I got a 1099-MISC from an Oklahoma casino for some money I won in a poker tournament. I asked for a W-2G, but they refused. Can I still report my gambling losses to offset these winnings, even if they were reported on a 1099-MISC?
Did they put the winning amount in box 7 on the 1099-MISC? If so, in that case, they must think that you are a professional gambler. You have to file a Schedule C because gambling is your business. If so, I think that you get to deduct gambling losses as business expenses?
I don't know why they would have issued a 1099-MISC instead of W-2g; unless the winning didn't meet the criteria for issuing a W-2G.
However, I would treat the winnings and losses just as if it were a W-2G. Losses are itemized.
I would be very careful about trying to file a Sch C as a professional gambler. The standard to file in that status is very high, and would definitely create a red flag for audit.
This is a Supreme Court Case that lays out some of the criteria in which the Court found taxpayer to be a professional gambler.

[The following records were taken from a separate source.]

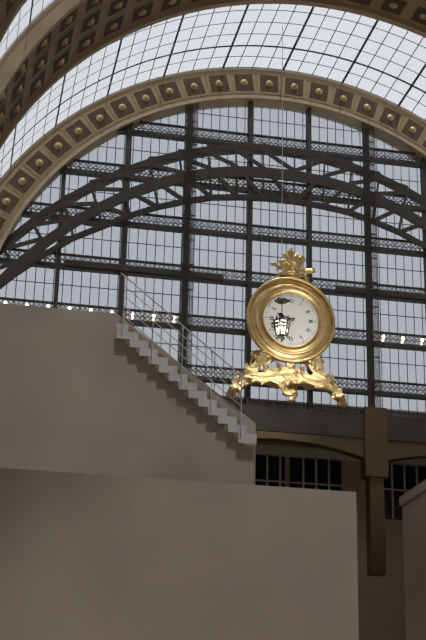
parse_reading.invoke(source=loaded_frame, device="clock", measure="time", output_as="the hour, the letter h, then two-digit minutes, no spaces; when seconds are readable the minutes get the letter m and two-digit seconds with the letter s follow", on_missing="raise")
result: 9h42
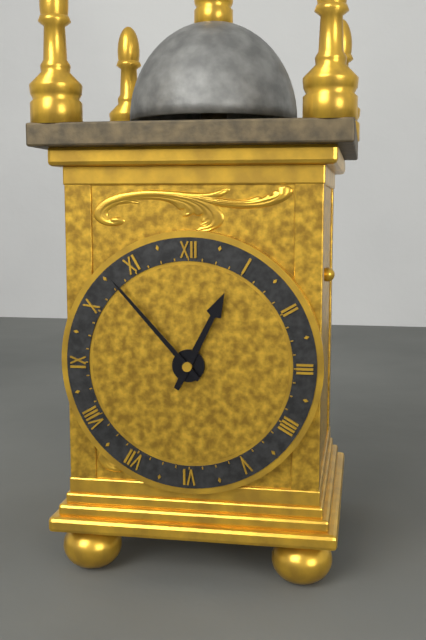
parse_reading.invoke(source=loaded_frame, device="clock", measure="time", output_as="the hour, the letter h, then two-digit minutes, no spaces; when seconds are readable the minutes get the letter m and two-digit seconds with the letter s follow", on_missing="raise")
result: 12h53
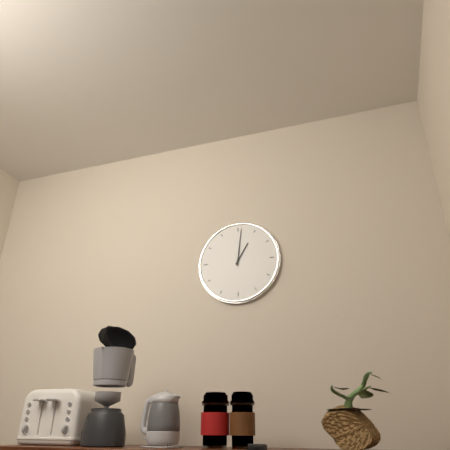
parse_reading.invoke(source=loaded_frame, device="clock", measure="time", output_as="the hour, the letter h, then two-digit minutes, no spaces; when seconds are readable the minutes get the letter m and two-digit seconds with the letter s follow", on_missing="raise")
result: 1h01
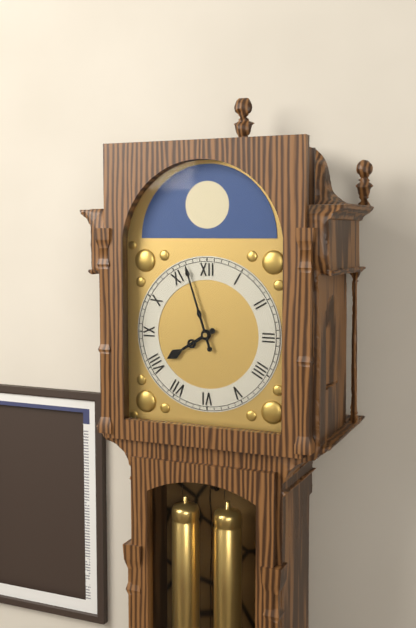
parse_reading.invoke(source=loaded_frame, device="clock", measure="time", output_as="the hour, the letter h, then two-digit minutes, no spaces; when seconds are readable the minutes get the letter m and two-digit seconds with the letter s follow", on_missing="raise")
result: 7h57
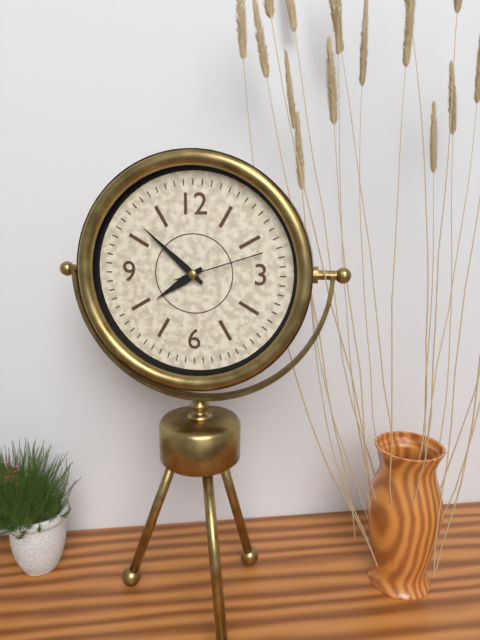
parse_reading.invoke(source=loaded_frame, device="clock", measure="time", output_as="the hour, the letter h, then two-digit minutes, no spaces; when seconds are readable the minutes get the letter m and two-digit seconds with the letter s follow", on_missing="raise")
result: 7h52m12s
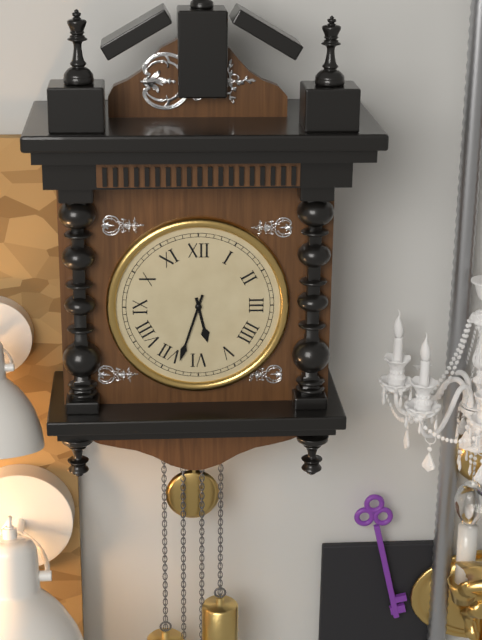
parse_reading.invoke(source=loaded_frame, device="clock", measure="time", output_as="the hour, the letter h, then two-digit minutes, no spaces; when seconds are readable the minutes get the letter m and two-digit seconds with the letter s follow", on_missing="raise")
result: 5h33
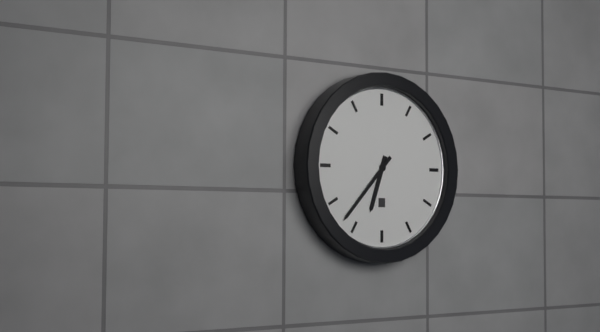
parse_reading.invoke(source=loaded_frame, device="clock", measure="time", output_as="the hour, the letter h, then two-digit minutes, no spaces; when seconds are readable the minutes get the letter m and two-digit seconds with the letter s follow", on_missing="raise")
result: 6h37
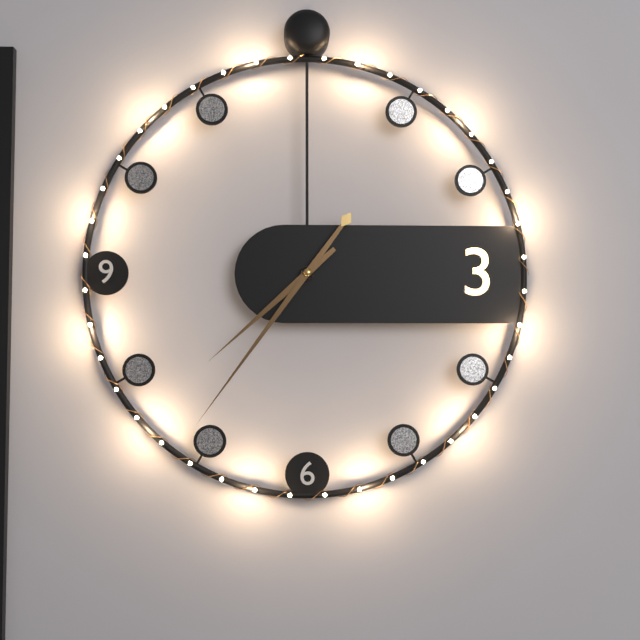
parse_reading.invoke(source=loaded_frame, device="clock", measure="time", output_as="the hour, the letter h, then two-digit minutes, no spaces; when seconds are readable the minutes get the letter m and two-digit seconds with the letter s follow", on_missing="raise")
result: 7h36
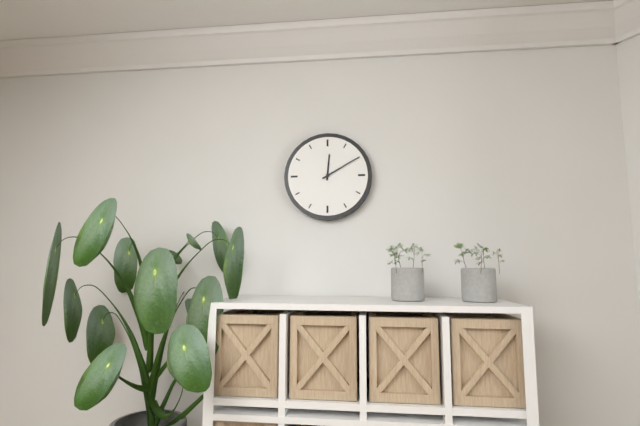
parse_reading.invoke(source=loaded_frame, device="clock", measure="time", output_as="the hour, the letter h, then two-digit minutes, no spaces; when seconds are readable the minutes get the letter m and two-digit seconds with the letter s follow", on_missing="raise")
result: 12h10
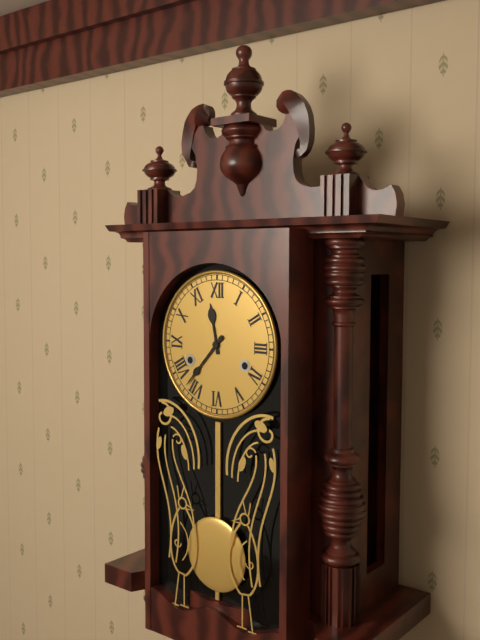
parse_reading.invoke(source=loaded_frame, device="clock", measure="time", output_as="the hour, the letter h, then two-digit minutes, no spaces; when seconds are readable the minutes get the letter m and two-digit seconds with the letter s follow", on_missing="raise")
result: 11h37
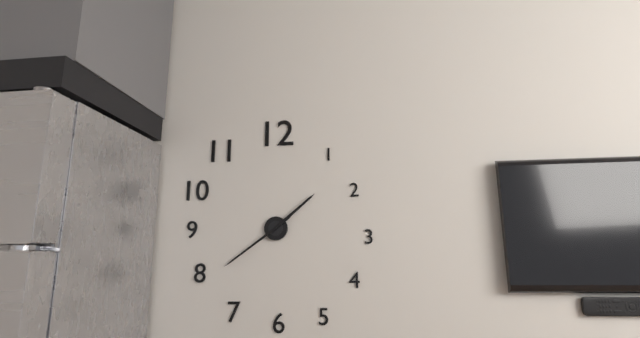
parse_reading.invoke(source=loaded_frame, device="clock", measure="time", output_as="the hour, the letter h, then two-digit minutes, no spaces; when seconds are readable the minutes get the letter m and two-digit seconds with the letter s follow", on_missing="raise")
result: 1h39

COMMISSIONER OF INTERNAL REVENUE, Petitioner v. Robert P. GROETZINGER
Gambling income on a 1099-MISC should end up being reported on Line 21 of Form 1040. In TurboTax, enter the 1099-MISC information. If you are not in the professional gambling business, then you should not do a Schedule C. It would be nice if the income was reported in Box 3, but even if reported in Box 7, you should not have to do a Schedule C if you are not in the "business" of gambling. If they reported the income in Box 7, be sure to click the radio button that the income did not involve work like your main job. And also click the radio button that "it didn't involve an intent to earn money." (If you were not professional gambler, then you were likely playing a game to win money as opposed to having a job to "earn" money.) This button is important to directly throw the income out of Schedule C and throw the income directly into Line 21 of Form 1040 where is likely belongs. Losses can be deducted on Schedule A Line 28 as miscellaneous deductions that are not subject to the 2% limitation. But if you are not itemizing and are getting the standard deduction, then the losses will not have a benefit.